## Chart understanding data:
[Start of section]

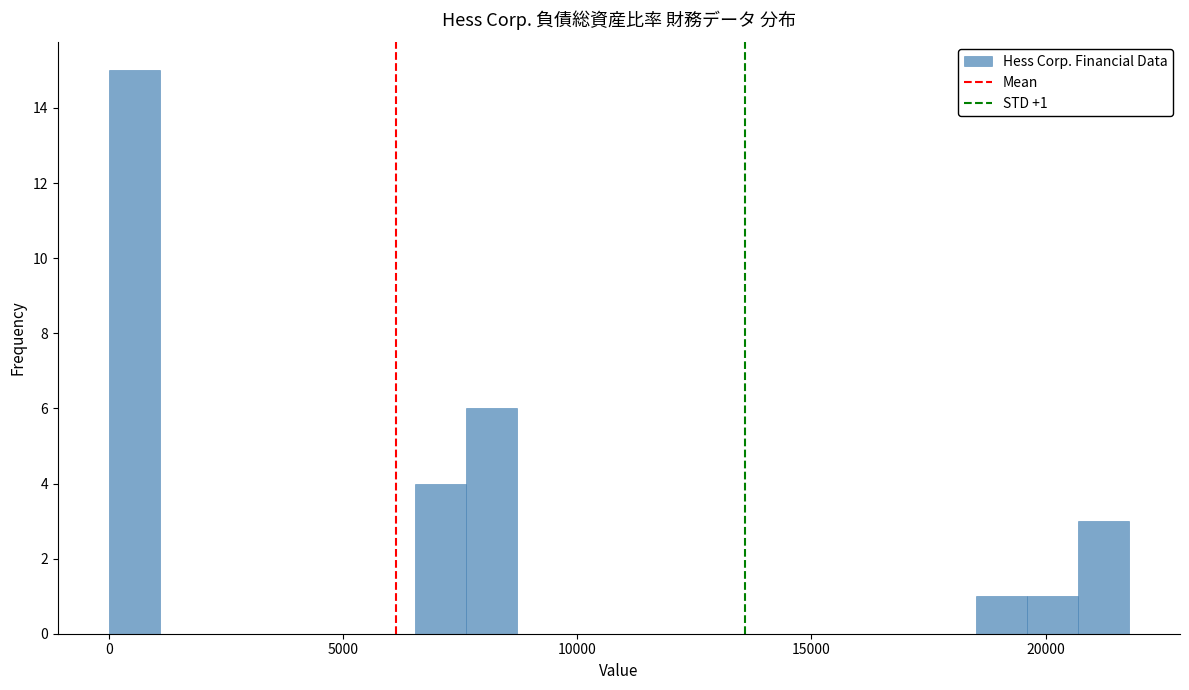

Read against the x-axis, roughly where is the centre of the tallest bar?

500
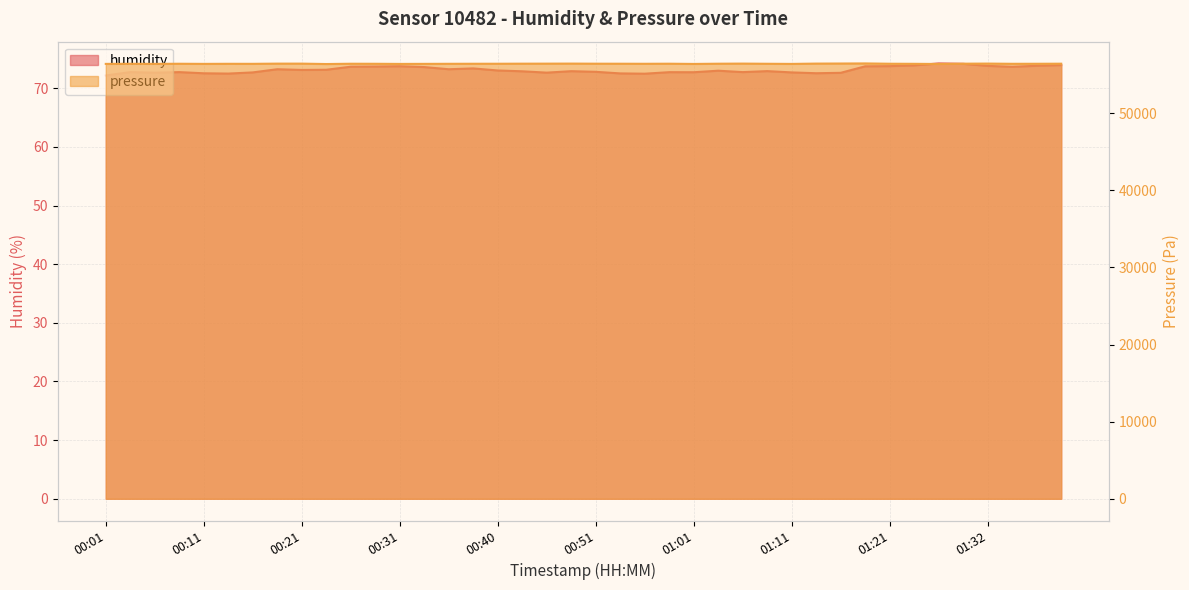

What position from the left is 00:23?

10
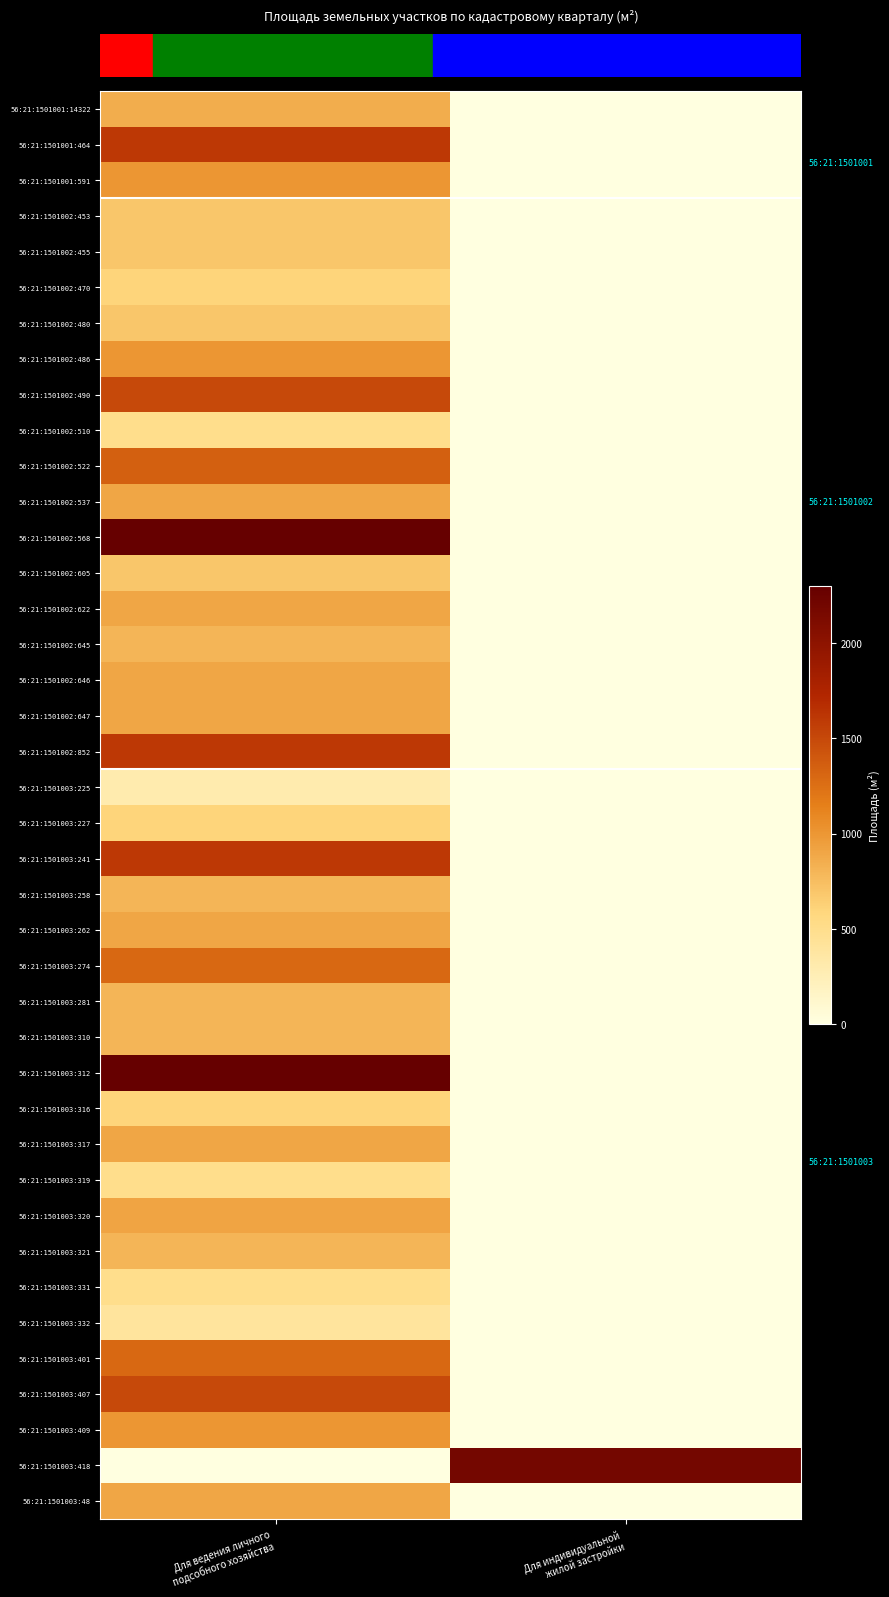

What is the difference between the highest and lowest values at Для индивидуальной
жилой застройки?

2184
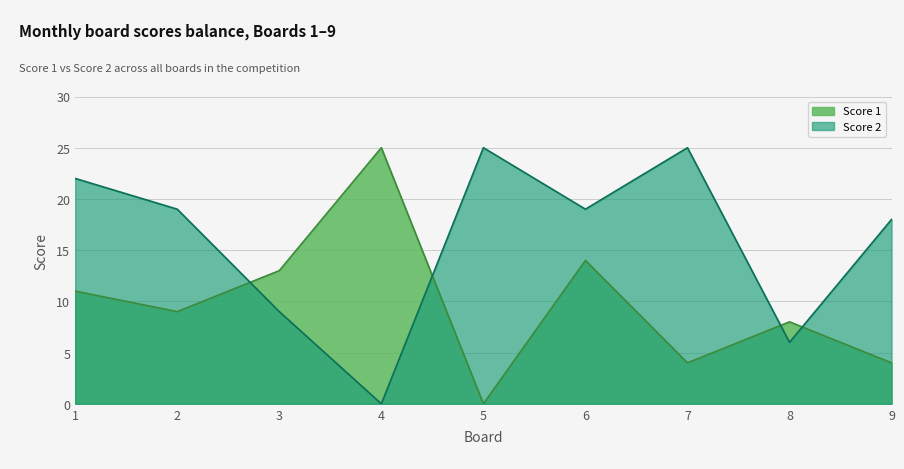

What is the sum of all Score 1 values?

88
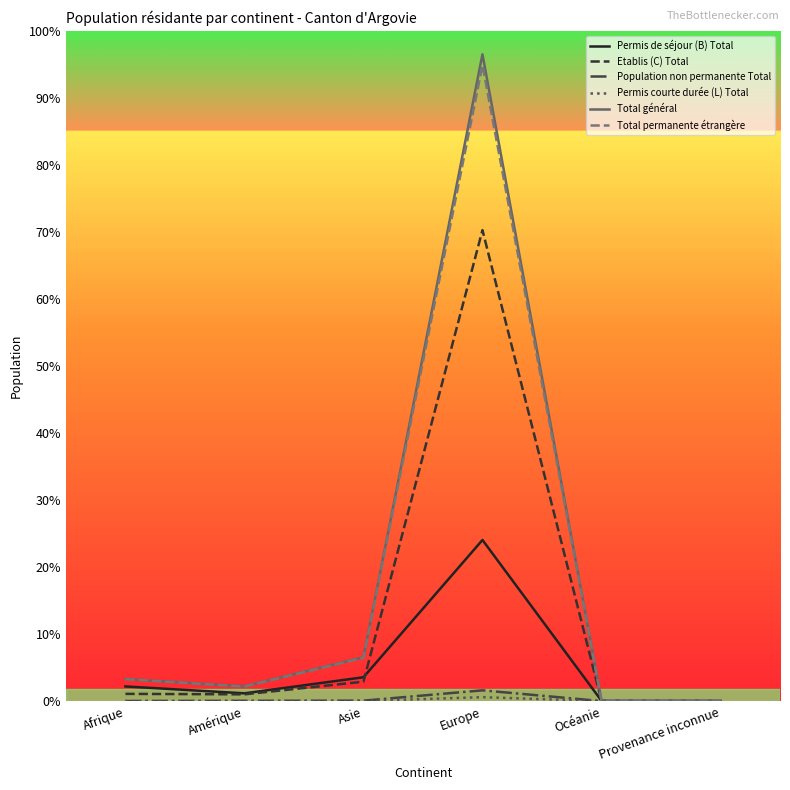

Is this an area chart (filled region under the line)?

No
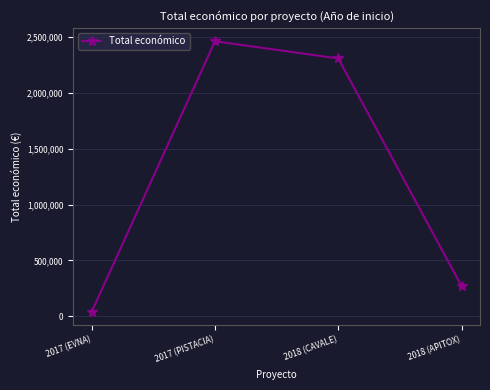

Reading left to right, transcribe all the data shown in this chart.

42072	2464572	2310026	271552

[End of section]

## Task description:
Count the lines in the data above that contain the word "left". Reply with only the number.

## Solved problem:
2